— Begin —
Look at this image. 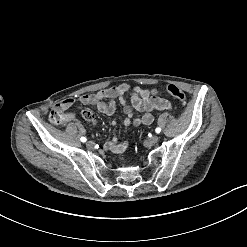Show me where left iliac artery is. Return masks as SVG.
Wrapping results in <instances>:
<instances>
[{"instance_id":"obj_1","label":"left iliac artery","mask_w":247,"mask_h":247,"mask_svg":"<svg viewBox=\"0 0 247 247\" xmlns=\"http://www.w3.org/2000/svg\"><path fill=\"white\" fill-rule=\"evenodd\" d=\"M155 132H156V133H160V132H161V128L157 127V128L155 129Z\"/></svg>"}]
</instances>
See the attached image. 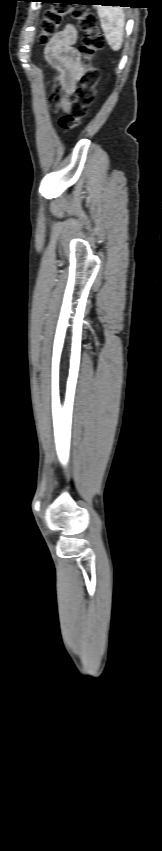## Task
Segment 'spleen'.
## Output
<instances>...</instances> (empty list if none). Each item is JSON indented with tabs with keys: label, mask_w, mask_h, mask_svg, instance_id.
<instances>
[{
	"label": "spleen",
	"mask_w": 162,
	"mask_h": 851,
	"mask_svg": "<svg viewBox=\"0 0 162 851\" xmlns=\"http://www.w3.org/2000/svg\"><path fill=\"white\" fill-rule=\"evenodd\" d=\"M101 27L111 49L118 51L123 43L125 14L120 7L97 6Z\"/></svg>",
	"instance_id": "3e777b00"
}]
</instances>
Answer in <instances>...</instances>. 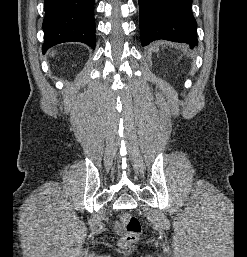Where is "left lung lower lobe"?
<instances>
[{
	"instance_id": "left-lung-lower-lobe-1",
	"label": "left lung lower lobe",
	"mask_w": 247,
	"mask_h": 257,
	"mask_svg": "<svg viewBox=\"0 0 247 257\" xmlns=\"http://www.w3.org/2000/svg\"><path fill=\"white\" fill-rule=\"evenodd\" d=\"M192 0H139L142 46L155 40L197 45Z\"/></svg>"
}]
</instances>
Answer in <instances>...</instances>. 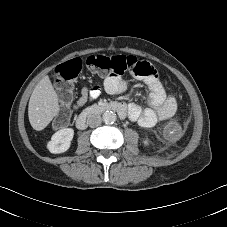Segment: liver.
I'll return each instance as SVG.
<instances>
[{
	"label": "liver",
	"mask_w": 227,
	"mask_h": 227,
	"mask_svg": "<svg viewBox=\"0 0 227 227\" xmlns=\"http://www.w3.org/2000/svg\"><path fill=\"white\" fill-rule=\"evenodd\" d=\"M58 96L48 76L35 86L28 105V117L32 128L43 130L59 113Z\"/></svg>",
	"instance_id": "1"
}]
</instances>
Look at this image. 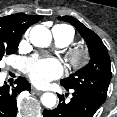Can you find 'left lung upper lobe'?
<instances>
[{
	"label": "left lung upper lobe",
	"mask_w": 117,
	"mask_h": 117,
	"mask_svg": "<svg viewBox=\"0 0 117 117\" xmlns=\"http://www.w3.org/2000/svg\"><path fill=\"white\" fill-rule=\"evenodd\" d=\"M59 20L72 24L84 38L90 54V63L79 69L60 84L73 90H80L104 103L111 80L110 57L100 37L84 24L70 16L58 17Z\"/></svg>",
	"instance_id": "obj_1"
}]
</instances>
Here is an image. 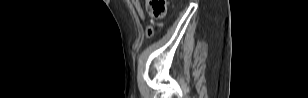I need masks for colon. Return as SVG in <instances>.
<instances>
[{
    "label": "colon",
    "instance_id": "colon-1",
    "mask_svg": "<svg viewBox=\"0 0 308 98\" xmlns=\"http://www.w3.org/2000/svg\"><path fill=\"white\" fill-rule=\"evenodd\" d=\"M146 9L149 16L152 19H161L165 16L167 11V1L166 0H146ZM152 27H149L151 32Z\"/></svg>",
    "mask_w": 308,
    "mask_h": 98
}]
</instances>
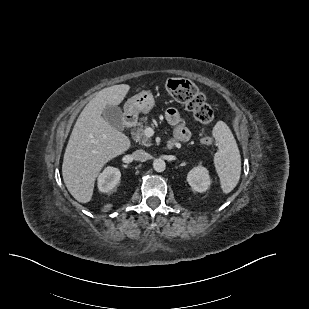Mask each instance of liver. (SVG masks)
Wrapping results in <instances>:
<instances>
[{
	"label": "liver",
	"mask_w": 309,
	"mask_h": 309,
	"mask_svg": "<svg viewBox=\"0 0 309 309\" xmlns=\"http://www.w3.org/2000/svg\"><path fill=\"white\" fill-rule=\"evenodd\" d=\"M129 90L127 84L102 89L85 106L74 125L63 158L62 175L68 191L80 203L91 200L103 166L131 145L129 138L102 116L106 106L119 105Z\"/></svg>",
	"instance_id": "liver-1"
}]
</instances>
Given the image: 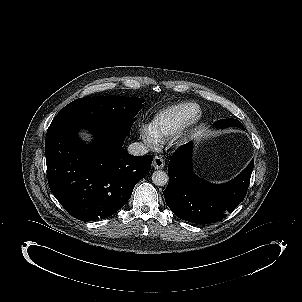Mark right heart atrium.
I'll return each mask as SVG.
<instances>
[{"label": "right heart atrium", "mask_w": 302, "mask_h": 302, "mask_svg": "<svg viewBox=\"0 0 302 302\" xmlns=\"http://www.w3.org/2000/svg\"><path fill=\"white\" fill-rule=\"evenodd\" d=\"M139 137L150 149H156L162 143V140L148 126L139 128Z\"/></svg>", "instance_id": "right-heart-atrium-1"}]
</instances>
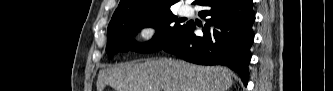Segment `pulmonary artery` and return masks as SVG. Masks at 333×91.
<instances>
[{"instance_id": "pulmonary-artery-1", "label": "pulmonary artery", "mask_w": 333, "mask_h": 91, "mask_svg": "<svg viewBox=\"0 0 333 91\" xmlns=\"http://www.w3.org/2000/svg\"><path fill=\"white\" fill-rule=\"evenodd\" d=\"M191 12L190 8L188 6H182L180 8V13L182 15H188Z\"/></svg>"}]
</instances>
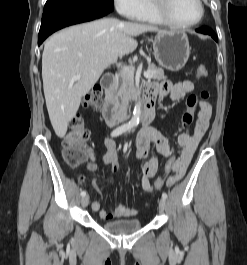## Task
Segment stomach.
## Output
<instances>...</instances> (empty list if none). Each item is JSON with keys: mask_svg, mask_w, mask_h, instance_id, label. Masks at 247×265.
<instances>
[{"mask_svg": "<svg viewBox=\"0 0 247 265\" xmlns=\"http://www.w3.org/2000/svg\"><path fill=\"white\" fill-rule=\"evenodd\" d=\"M152 42L155 59L161 67L179 71L187 63L191 48L184 32L158 33L152 38Z\"/></svg>", "mask_w": 247, "mask_h": 265, "instance_id": "stomach-1", "label": "stomach"}]
</instances>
— End —
- **What the task requires**: Pick out every line of the listing above that contains the word "none" and copy each one. Case counts when matching.

- **Written response**:
<instances>...</instances> (empty list if none). Each item is JSON indented with tabs with keys: label, mask_w, mask_h, mask_svg, instance_id.
<instances>...</instances> (empty list if none). Each item is JSON with keys: mask_svg, mask_w, mask_h, instance_id, label. Masks at 247×265.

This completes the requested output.